2 IN RE TERM OF PARENTAL RIGHTS AS TO K.H. Decision of the Court
¶7 In December 2023, the court changed the case plan to severance and adoption. DCS moved to terminate Father’s parental rights to K.H. on the six-month out-of-home placement ground. See A.R.S. § 8- 533(B)(8)(b). In April 2024, Father began the NPP for the third time.
¶8 The superior court held a termination trial over two days in May and July 2024. In between the trial dates, DCS moved to amend its termination petition to add nine and fifteen months’ out-of-home placement grounds. See A.R.S. § 8-533(B)(8)(a), (c). The superior court granted DCS’s motion over Father’s objection, and heard testimony from the DCS case manager, Father, and the case aide who oversaw Father’s visits with K.H.
¶9 The superior court found DCS proved all three out-of-home placement grounds by clear and convincing evidence. The court also found DCS proved by a preponderance of the evidence that K.H. would benefit from termination because “it would free him for adoption and would allow him the permanency he deserves.” As a result, the court terminated Father’s parental rights to K.H.
¶10 Father timely appealed. We have jurisdiction pursuant to Arizona Revised Statutes (“A.R.S.”) Sections 8-235(A), 12-120.21, and 12- 2101(A)(1).
DISCUSSION
¶11 Father only challenges the superior court’s finding that termination was in K.H.’s best interests, specifically arguing the court failed to consider the totality of the circumstances in the case, including Father’s young age, his consistent engagement in supervised visits since November 2023, the bond between him and K.H., his family support, and that he had stopped using marijuana.
¶12 Termination is in a child’s best interests if the child will benefit from termination or if the child will be harmed if termination is denied. Alma S. v. Dep’t of Child Safety, 245 Ariz. 146, 150, ¶ 13 (2018). Courts “must consider the totality of the circumstances existing at the time of the severance determination, including the child’s adoptability and the parent’s rehabilitation.” Id. at 148, ¶ 1. “When a current placement meets the child’s needs and the child’s prospective adoption is otherwise legally possible and likely, a [superior] court may find that termination of parental rights, so as to permit adoption, is in the child’s best interests.” Demetrius L. v. Joshlynn F., 239 Ariz. 1, 4, ¶ 12 (2016). Finally, “[t]he existence and effect of a bonded relationship between a biological parent and a child, although
3 IN RE TERM OF PARENTAL RIGHTS AS TO K.H. Decision of the Court
a factor to consider, is not dispositive in addressing best interests.” Dominique M. v. Dep’t of Child Safety, 240 Ariz. 96, 98, ¶ 12 (App. 2016). We will affirm the superior court’s best interests findings if supported by reasonable evidence. Id. at 97, ¶ 7.

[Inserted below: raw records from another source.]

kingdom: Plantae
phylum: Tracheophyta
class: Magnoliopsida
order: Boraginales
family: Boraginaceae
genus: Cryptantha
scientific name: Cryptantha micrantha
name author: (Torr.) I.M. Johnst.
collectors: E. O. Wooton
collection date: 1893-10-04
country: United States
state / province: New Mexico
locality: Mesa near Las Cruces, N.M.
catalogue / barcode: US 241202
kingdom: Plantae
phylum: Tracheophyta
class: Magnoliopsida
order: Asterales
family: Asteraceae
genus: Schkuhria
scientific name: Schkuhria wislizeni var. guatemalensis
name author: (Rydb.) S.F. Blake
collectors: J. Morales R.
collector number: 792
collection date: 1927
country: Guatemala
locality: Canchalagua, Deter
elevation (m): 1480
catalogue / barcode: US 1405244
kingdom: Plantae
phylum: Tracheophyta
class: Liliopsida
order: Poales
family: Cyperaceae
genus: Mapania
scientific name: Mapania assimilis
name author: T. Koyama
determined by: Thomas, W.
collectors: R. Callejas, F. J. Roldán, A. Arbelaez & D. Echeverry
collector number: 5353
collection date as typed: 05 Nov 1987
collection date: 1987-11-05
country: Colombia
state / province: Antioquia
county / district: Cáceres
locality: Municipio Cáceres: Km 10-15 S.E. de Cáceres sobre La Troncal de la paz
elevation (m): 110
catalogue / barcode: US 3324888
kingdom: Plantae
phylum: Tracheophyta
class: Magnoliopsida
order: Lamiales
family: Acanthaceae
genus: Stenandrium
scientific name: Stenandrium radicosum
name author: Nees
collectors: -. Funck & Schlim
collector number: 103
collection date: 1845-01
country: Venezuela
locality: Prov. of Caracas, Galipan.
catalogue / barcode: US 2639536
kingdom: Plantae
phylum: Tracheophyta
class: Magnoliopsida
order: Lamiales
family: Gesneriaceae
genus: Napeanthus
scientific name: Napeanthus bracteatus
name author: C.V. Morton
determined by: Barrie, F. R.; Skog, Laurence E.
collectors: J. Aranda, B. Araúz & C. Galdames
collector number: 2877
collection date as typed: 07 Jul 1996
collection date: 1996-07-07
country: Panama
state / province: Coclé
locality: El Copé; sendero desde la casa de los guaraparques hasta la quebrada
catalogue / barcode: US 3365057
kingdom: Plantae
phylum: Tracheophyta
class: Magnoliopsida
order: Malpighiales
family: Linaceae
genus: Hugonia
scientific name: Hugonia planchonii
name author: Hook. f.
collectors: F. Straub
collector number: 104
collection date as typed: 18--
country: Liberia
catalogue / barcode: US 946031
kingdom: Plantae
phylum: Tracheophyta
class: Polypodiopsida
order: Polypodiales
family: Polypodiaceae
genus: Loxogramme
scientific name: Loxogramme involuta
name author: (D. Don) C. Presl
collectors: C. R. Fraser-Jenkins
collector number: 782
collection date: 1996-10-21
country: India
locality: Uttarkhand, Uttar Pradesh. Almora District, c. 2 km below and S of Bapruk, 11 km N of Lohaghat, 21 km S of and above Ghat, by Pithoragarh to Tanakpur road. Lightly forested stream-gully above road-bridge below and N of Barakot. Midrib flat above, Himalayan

¶13 The superior court found DCS proved by a preponderance of the evidence that terminating Father’s parental rights was in K.H.’s best interests because K.H.’s needs were being met by his current placement, Grandmother, who intended to adopt him, and he was “thriving” in Grandmother’s care. Father does not challenge these findings. Instead, he contends that the court did not consider the totality of the circumstances because it ignored the specific factors Father identified—including the parent-child bond and Father’s young age—in its termination decision. But the superior court is not required to explicitly list every fact upon which best interests findings are based. Christy C. v. Ariz. Dep’t of Econ. Sec., 214 Ariz. 445, 451-52, ¶ 19 (App. 2007). Rather, the superior court is only obligated to make findings of ultimate facts. See Elliot v. Elliot, 165 Ariz. 128, 132 (App. 1990) (Findings must include “all of the ‘ultimate’ facts—that is, those necessary to resolve the disputed issues.”). And while the factors Father identified, such as the parent-child bond, are relevant, none are dispositive. See Dominique M., 240 Ariz. at 98, ¶ 12. Here, the court made express findings that K.H. would benefit from being adopted by Grandmother and that Grandmother intended to adopt the child. These findings are supported by the evidence and are sufficient to support the court’s best interests determination. See, e.g., Aleise H. v. Dep’t of Child Safety, 245 Ariz. 569, 572, ¶ 10 (App. 2018); Demetrius L., 239 Ariz. at 4, ¶ 16.